▸ **Exercise passage**:
________________
From the above bar chart we can see the two distribution for zone classification are similar.

#### Utilities

In [None]:
df_test[df_test['Utilities'].isnull()]

In [None]:
# index variable
Utilities_null_index = list(df_test[df_test['Utilities'].isnull()].index)
Utilities_null_index

In [None]:
# assign the new values
df_test.loc[Utilities_null_index, 'Utilities'] = 'NoSewr'

In [None]:
# test the changes
df_test['Utilities'].isnull().sum()

In [None]:
plot_bar('Utilities')

In [None]:
df_test['Utilities'].value_counts()

In [None]:
df_train['Utilities'].value_counts()

Here there are some differences between the two features, with two `NoSewr` values in the testing set and one `NoSeWa` in the training set.

#### Exterior1st

In [None]:
df_test[df_test['Exterior1st'].isnull()]

In [None]:
# index variable
Exterior1st_null_index = df_test[df_test['Exterior1st'].isnull()].index[0]

This observation has more missing values. Let's fill them all.

In [None]:
# reassign values
df_test.loc[Exterior1st_null_index, 'Exterior1st'] ='PreCast'
df_test.loc[Exterior1st_null_index, 'Exterior2nd'] ='PreCast'
df_test.loc[Exterior1st_null_index, 'GarageYrBlt'] ='NoGarage'

In [None]:
df_test[df_test['Exterior2nd'].isnull()].shape

#### SaleType

In [None]:
df_test[df_test['SaleType'].isnull()]

In [None]:
# index variable
SaleType_null_index = df_test[df_test['SaleType'].isnull()].index[0]

In [None]:
df_test.loc[SaleType_null_index, 'SaleType'] ='VWD'

In [None]:
df_test[df_test['SaleType'].isnull()]

In [None]:
df_test['SaleType'].value_counts()

In [None]:
df_train['SaleType'].value_counts()

In [None]:
# I'll put it in the Oth category in order to have similar structure
df_test.loc[SaleType_null_index, 'SaleType'] ='Oth'

In [None]:
plot_bar('SaleType')

#### KitchenQual

In [None]:
df_test[df_test['KitchenQual'].isnull()]

In [None]:
# index variable
KitchenQual_null_index = df_test[df_test['KitchenQual'].isnull()].index[0]

In [None]:
#df_test.loc[KitchenQual_null_index, 'KitchenQual'] = 'Po'
# reassign value to match distributions
df_test.loc[KitchenQual_null_index, 'KitchenQual'] = 'Fa'

In [None]:
df_test['KitchenQual'].value_counts()
________________
▸ **Required actions**:
[1] In the notebook excerpt on filling missing values, which category is the missing SaleType value finally assigned to?
[2] List the column names that serve as section headings in the notebook excerpt on filling missing values.
[3] Write what comes next in the notebook excerpt on filling missing values, beginning after its last line.

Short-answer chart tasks
________________
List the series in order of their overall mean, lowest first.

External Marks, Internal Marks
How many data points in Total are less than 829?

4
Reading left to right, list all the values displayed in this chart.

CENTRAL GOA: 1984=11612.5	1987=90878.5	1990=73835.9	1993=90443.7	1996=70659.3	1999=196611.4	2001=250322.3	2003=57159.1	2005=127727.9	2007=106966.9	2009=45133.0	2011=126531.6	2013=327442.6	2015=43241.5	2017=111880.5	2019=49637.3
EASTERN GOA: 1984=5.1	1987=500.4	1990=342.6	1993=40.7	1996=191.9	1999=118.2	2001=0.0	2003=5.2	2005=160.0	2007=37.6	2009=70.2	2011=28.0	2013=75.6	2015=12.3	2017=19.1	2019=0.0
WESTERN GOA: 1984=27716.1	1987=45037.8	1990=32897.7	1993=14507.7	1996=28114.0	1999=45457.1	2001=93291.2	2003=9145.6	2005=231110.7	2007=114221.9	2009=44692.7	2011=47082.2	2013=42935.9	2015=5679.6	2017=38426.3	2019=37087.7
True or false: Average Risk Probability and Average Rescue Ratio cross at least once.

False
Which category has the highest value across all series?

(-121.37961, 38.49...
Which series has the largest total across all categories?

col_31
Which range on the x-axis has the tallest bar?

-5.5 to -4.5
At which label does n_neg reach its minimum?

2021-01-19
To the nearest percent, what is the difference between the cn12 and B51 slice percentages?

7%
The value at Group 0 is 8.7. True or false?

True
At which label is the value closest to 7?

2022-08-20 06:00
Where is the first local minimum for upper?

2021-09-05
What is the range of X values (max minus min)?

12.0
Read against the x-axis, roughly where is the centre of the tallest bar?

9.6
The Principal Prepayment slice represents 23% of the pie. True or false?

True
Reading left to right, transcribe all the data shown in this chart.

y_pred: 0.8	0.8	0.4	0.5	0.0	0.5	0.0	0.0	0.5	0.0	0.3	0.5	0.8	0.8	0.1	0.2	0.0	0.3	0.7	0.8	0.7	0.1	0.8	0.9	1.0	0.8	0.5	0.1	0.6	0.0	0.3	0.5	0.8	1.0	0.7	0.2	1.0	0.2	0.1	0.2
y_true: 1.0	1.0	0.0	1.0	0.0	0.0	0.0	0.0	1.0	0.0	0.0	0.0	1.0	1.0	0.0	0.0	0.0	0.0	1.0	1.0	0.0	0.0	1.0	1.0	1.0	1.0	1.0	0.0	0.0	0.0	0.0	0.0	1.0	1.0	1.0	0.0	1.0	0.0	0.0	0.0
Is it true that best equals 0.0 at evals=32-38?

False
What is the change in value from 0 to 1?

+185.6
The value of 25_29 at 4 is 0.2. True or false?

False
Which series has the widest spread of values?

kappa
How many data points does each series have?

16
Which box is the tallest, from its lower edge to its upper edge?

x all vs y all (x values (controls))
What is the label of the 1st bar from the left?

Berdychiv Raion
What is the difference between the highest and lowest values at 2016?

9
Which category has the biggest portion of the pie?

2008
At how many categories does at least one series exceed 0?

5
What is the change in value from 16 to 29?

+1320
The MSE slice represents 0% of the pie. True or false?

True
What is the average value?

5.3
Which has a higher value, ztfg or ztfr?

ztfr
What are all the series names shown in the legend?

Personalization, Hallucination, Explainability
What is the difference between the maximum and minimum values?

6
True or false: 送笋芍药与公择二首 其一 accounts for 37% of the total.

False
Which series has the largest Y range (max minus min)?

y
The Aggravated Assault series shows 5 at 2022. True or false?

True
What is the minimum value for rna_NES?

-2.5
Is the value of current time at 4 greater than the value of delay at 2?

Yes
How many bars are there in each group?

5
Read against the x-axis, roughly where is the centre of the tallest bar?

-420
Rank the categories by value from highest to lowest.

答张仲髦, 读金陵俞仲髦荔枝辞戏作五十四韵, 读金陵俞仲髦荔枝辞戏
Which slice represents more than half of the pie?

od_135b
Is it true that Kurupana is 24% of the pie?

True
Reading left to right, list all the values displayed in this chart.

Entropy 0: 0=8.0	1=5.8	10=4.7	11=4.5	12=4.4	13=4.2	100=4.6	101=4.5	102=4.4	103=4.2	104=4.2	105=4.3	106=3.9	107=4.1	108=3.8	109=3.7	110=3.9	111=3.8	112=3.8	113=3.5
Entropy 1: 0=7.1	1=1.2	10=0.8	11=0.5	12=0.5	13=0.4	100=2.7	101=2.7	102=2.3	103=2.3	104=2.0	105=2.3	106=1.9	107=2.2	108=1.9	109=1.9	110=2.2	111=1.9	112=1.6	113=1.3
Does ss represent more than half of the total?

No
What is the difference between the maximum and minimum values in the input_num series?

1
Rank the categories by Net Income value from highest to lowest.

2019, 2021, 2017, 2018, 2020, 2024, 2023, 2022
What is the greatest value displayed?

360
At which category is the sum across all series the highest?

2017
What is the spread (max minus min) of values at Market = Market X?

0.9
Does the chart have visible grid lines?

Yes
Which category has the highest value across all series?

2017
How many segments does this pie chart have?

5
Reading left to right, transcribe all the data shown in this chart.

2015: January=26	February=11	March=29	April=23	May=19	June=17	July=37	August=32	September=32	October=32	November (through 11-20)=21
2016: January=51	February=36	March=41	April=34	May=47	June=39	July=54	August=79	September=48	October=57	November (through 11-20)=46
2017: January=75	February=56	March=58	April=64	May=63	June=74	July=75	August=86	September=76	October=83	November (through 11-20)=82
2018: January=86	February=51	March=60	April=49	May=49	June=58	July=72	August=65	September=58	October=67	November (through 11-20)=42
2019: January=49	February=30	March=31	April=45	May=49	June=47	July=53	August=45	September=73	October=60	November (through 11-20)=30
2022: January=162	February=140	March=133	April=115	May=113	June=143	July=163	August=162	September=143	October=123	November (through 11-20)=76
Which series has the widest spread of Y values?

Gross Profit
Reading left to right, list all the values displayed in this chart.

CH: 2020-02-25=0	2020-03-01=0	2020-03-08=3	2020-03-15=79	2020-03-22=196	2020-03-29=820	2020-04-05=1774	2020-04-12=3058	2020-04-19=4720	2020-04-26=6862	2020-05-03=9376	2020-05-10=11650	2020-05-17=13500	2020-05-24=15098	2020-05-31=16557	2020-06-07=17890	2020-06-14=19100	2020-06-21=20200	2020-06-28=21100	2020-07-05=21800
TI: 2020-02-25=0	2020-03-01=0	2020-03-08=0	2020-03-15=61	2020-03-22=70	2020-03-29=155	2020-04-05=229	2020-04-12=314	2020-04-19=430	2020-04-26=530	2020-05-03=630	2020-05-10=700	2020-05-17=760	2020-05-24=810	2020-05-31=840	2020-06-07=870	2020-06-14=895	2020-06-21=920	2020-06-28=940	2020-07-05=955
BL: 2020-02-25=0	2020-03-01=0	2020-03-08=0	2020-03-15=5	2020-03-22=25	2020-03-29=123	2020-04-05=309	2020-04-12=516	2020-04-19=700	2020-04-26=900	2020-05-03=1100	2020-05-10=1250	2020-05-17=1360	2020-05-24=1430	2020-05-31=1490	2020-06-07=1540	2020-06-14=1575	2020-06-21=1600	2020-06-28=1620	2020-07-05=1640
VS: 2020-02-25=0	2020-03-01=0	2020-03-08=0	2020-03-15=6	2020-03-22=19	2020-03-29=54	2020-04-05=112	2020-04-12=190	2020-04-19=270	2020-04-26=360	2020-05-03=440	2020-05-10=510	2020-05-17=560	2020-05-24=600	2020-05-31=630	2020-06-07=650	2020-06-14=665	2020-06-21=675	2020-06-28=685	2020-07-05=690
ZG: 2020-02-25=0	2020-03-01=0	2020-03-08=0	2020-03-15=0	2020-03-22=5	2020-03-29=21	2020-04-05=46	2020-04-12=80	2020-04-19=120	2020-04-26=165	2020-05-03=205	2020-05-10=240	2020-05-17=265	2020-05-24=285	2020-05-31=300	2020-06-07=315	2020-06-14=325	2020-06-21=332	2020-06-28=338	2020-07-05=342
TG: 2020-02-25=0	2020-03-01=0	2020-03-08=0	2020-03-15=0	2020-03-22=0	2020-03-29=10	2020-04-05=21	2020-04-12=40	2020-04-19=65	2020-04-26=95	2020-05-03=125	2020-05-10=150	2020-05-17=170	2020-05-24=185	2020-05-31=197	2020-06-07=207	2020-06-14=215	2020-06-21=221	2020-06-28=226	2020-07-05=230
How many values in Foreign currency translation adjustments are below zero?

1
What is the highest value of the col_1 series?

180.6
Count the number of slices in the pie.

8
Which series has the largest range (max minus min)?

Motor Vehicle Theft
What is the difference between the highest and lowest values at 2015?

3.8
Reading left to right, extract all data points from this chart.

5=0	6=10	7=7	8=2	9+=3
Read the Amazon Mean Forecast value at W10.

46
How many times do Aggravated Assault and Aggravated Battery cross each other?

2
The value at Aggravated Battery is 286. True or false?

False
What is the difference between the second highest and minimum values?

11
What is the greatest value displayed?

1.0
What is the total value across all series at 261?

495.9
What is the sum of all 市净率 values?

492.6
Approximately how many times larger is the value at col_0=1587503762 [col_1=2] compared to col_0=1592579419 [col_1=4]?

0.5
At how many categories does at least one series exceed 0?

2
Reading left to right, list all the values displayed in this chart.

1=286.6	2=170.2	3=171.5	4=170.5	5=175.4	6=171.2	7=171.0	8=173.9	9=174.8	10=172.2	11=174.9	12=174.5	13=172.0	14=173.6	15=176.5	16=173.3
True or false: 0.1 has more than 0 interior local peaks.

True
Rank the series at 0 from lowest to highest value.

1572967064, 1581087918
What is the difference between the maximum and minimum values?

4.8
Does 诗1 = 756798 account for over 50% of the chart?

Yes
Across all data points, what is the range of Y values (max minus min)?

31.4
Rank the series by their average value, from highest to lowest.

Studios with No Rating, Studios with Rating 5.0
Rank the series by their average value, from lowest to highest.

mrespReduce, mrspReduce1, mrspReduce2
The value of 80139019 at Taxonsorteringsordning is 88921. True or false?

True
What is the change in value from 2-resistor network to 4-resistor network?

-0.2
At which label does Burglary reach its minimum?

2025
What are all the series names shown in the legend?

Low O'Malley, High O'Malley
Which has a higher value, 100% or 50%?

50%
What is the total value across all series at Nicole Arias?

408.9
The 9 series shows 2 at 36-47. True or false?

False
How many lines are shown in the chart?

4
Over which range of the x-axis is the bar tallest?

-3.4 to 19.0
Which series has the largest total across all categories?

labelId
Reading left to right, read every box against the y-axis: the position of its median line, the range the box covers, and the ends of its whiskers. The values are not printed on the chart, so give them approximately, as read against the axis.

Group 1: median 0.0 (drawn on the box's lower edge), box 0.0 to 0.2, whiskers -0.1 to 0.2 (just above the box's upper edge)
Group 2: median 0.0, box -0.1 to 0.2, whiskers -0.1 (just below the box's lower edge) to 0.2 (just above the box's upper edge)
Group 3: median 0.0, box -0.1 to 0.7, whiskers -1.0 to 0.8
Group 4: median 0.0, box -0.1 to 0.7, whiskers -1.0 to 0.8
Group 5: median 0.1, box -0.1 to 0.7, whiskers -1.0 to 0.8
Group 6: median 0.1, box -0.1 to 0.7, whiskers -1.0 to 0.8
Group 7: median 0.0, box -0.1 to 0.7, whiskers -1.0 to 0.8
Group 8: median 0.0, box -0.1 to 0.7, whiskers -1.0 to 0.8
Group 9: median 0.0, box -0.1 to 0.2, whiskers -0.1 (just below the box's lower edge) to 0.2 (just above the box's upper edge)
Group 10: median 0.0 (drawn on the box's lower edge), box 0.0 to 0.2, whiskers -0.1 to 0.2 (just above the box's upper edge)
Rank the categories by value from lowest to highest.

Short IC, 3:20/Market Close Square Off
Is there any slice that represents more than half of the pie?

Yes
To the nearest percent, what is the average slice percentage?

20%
________________
▸ **Responses in order**:
[1] Oth

[2] Utilities, Exterior1st, SaleType, KitchenQual

[3]
In [None]:
df_train['KitchenQual'].value_counts()

#### Functional

In [None]:
df_test[df_test['Functional'].isnull()]

In [None]:
# index variable
Functional_null_index = list(df_test[df_test['Functional'].isnull()].index)

In [None]:
df_test.loc[Functional_null_index[0], 'Functional'] = 'Sev'
df_test.loc[Functional_null_index[1], 'Functional'] = 'Sev'

These where Sal (Salvage Only) but in order to have the same structure I put them in Sev (Severely Damaged)

In [None]:
df_train['Functional'].value_counts()

In [None]:
df_test['Functional'].value_counts()

In [None]:
plot_bar('Functional')

#### Electrical

In [None]:
df_train[df_train['Electrical'].isnull()]

In [None]:
# index variable
Electrical_null_index = df_train[df_train['Electrical'].isnull()].index[0]

In [None]:
df_train.loc[Electrical_null_index, 'Electrical'] = 'SBrkr'

In [None]:
df_train['Electrical'].value_counts()

In [None]:
df_test['Electrical'].value_counts()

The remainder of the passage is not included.